Go to the line with "[90,297,211,307] model based" in the entries below and write out every line from there through the line with "(415, 584) none", exactly and without pictures.

#####

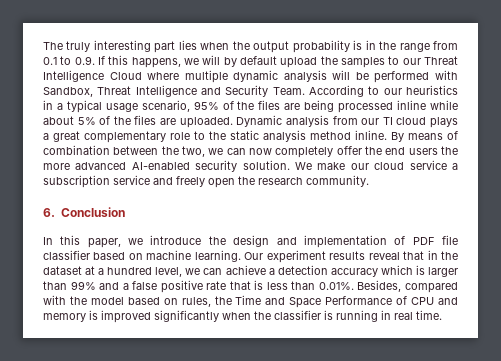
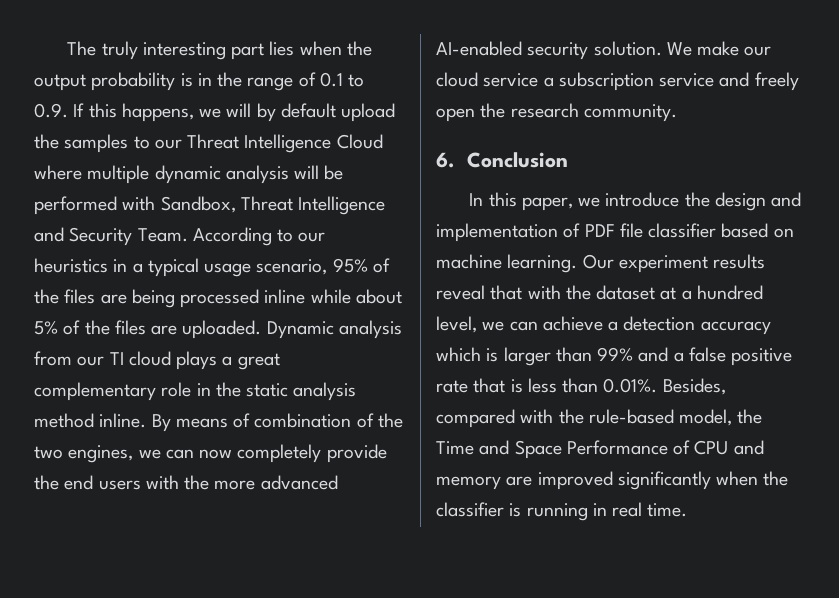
[432,41,458,50] from -> [298,72,316,87] of
[194,131,205,140] to -> [196,383,211,396] in
[113,146,205,157] between the two, -> [356,413,403,428] [34,445,134,463] of the two engines,
[336,146,362,155] offer -> [326,444,387,463] provide
(438, 151) none -> [145,475,179,490] with
[427,250,438,260] in -> [527,285,561,300] with
[90,297,211,307] model based on rules, -> [588,409,733,426] rule-based model,
[89,310,98,320] is -> [506,476,533,486] are

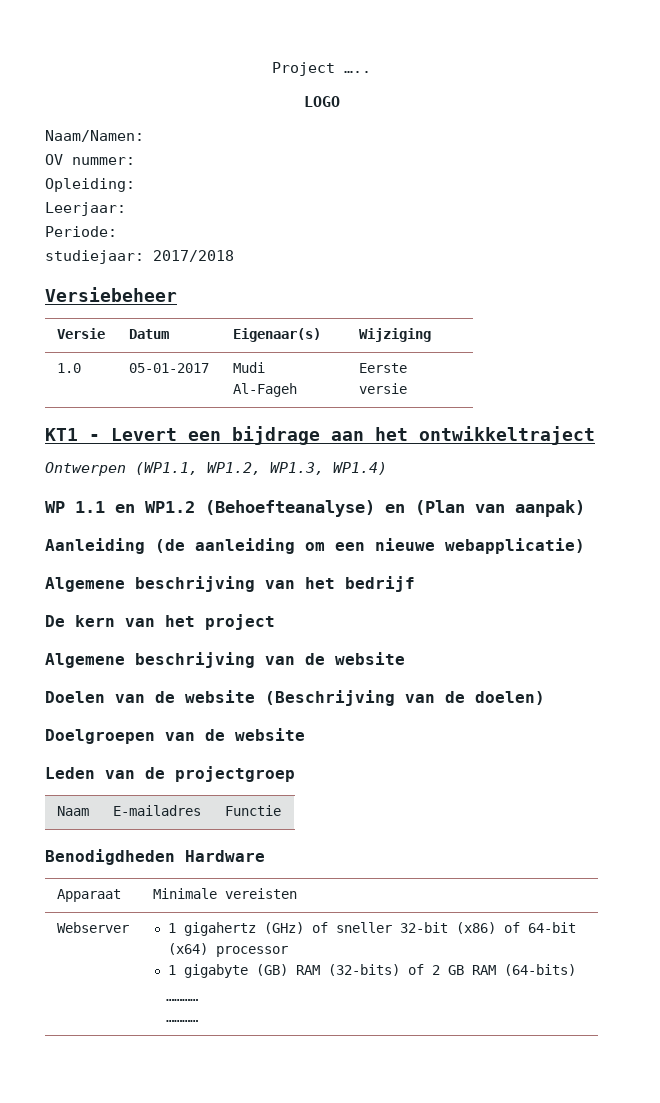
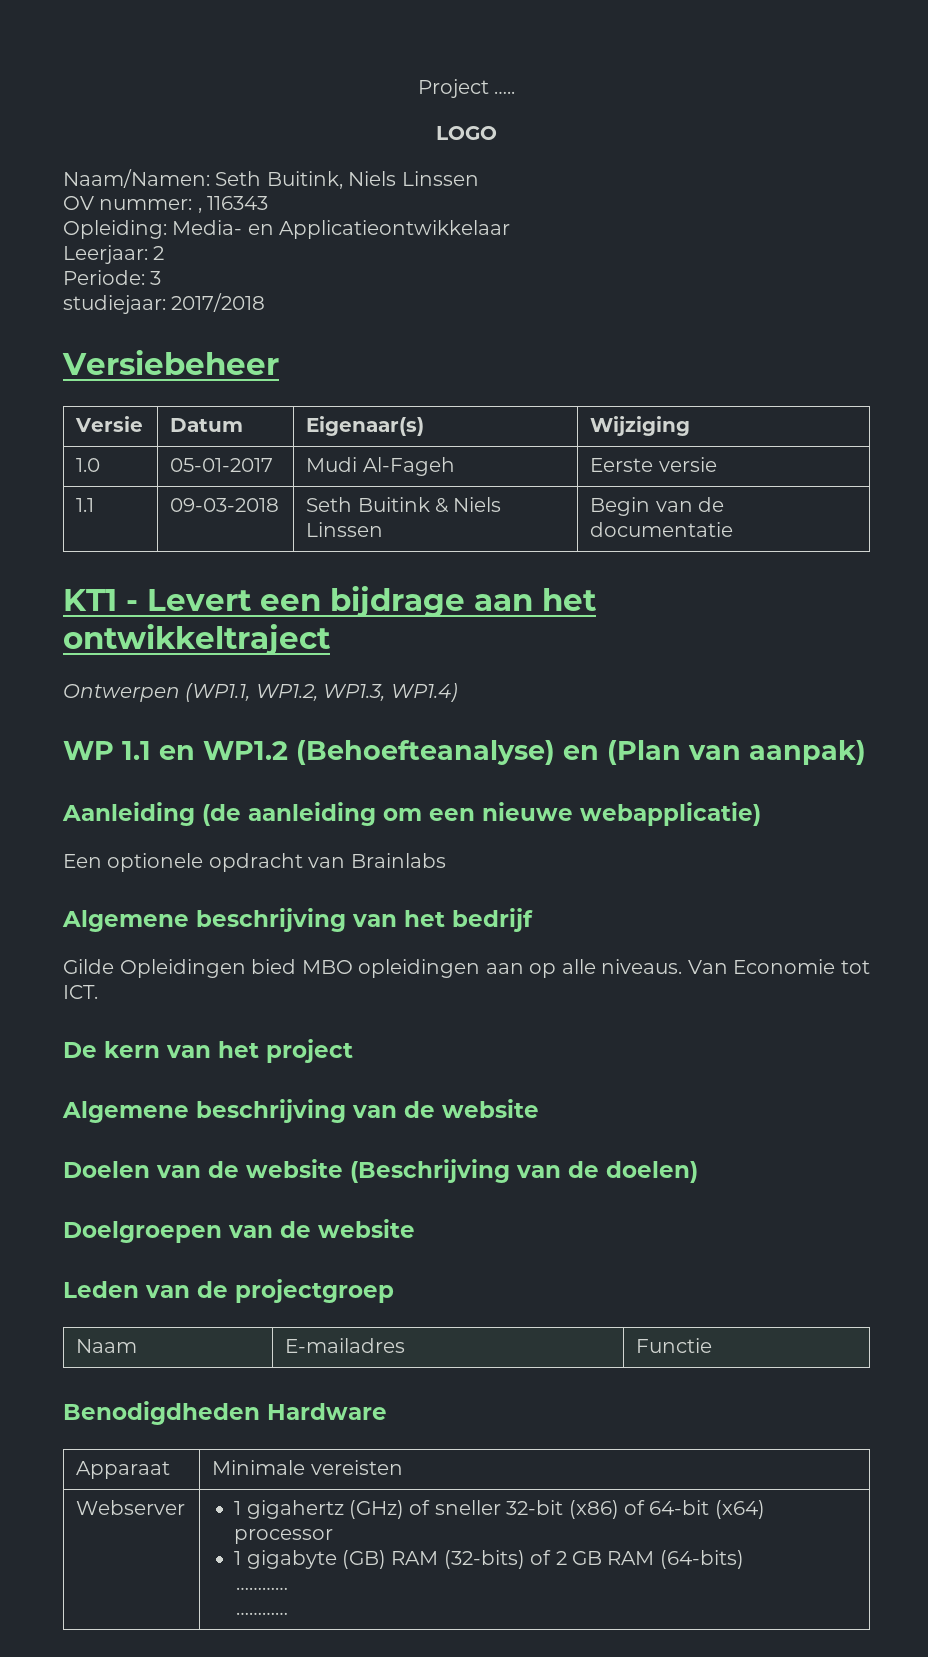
(144, 136) none -> [215,171,479,189] Seth Buitink, Niels Linssen
(135, 161) none -> [197,196,269,213] , 116343
(135, 185) none -> [172,220,511,239] Media- en Applicatieontwikkelaar
(126, 209) none -> [153,246,165,260] 2
(117, 231) none -> [150,271,162,285] 3
(407, 388) none -> [76,498,95,512] [170,498,280,512] [306,497,502,513] [306,522,384,537] [590,497,724,516] [590,522,734,537] // 1.1 | 09-03-2018 | Seth Buitink & Niels Linssen | Begin van de documentatie
(585, 546) none -> [63,853,446,872] // Een optionele opdracht van Brainlabs
(415, 584) none -> [63,959,870,978] [63,985,98,999] // Gilde Opleidingen bied MBO opleidingen aan op alle niveaus. Van Economie tot ICT.

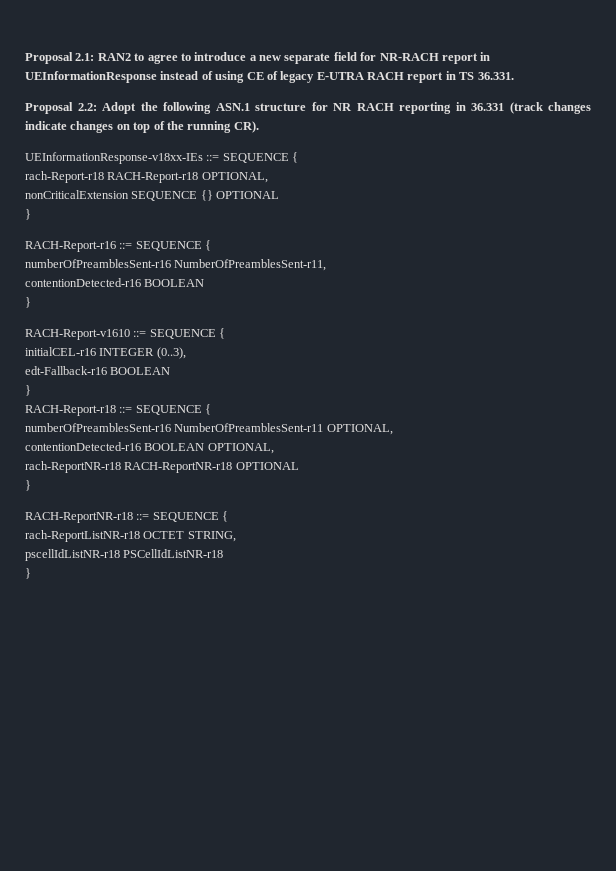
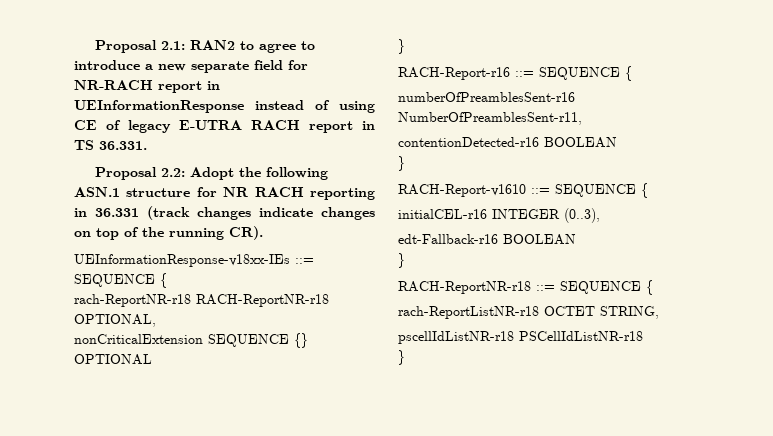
[25,171,199,183] rach-Report-r18 RACH-Report-r18 -> [74,294,329,307] rach-ReportNR-r18 RACH-ReportNR-r18
[25,404,212,416] [25,423,393,435] [25,442,274,454] [25,461,299,473] [25,480,31,491] // RACH-Report-r18 ::= SEQUENCE { // numberOfPreamblesSent-r16 NumberOfPreamblesSent-r11 OPTIONAL, // contentionDetected-r16 BOOLEAN OPTIONAL, // rach-ReportNR-r18 RACH-ReportNR-r18 OPTIONAL // } -> (405, 260) none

#####

> [Solution]:
[90,297,211,307] model based on rules, -> [588,409,733,426] rule-based model,
[89,310,98,320] is -> [506,476,533,486] are

(144, 136) none -> [215,171,479,189] Seth Buitink, Niels Linssen
(135, 161) none -> [197,196,269,213] , 116343
(135, 185) none -> [172,220,511,239] Media- en Applicatieontwikkelaar
(126, 209) none -> [153,246,165,260] 2
(117, 231) none -> [150,271,162,285] 3
(407, 388) none -> [76,498,95,512] [170,498,280,512] [306,497,502,513] [306,522,384,537] [590,497,724,516] [590,522,734,537] // 1.1 | 09-03-2018 | Seth Buitink & Niels Linssen | Begin van de documentatie
(585, 546) none -> [63,853,446,872] // Een optionele opdracht van Brainlabs
(415, 584) none -> [63,959,870,978] [63,985,98,999] // Gilde Opleidingen bied MBO opleidingen aan op alle niveaus. Van Economie tot ICT.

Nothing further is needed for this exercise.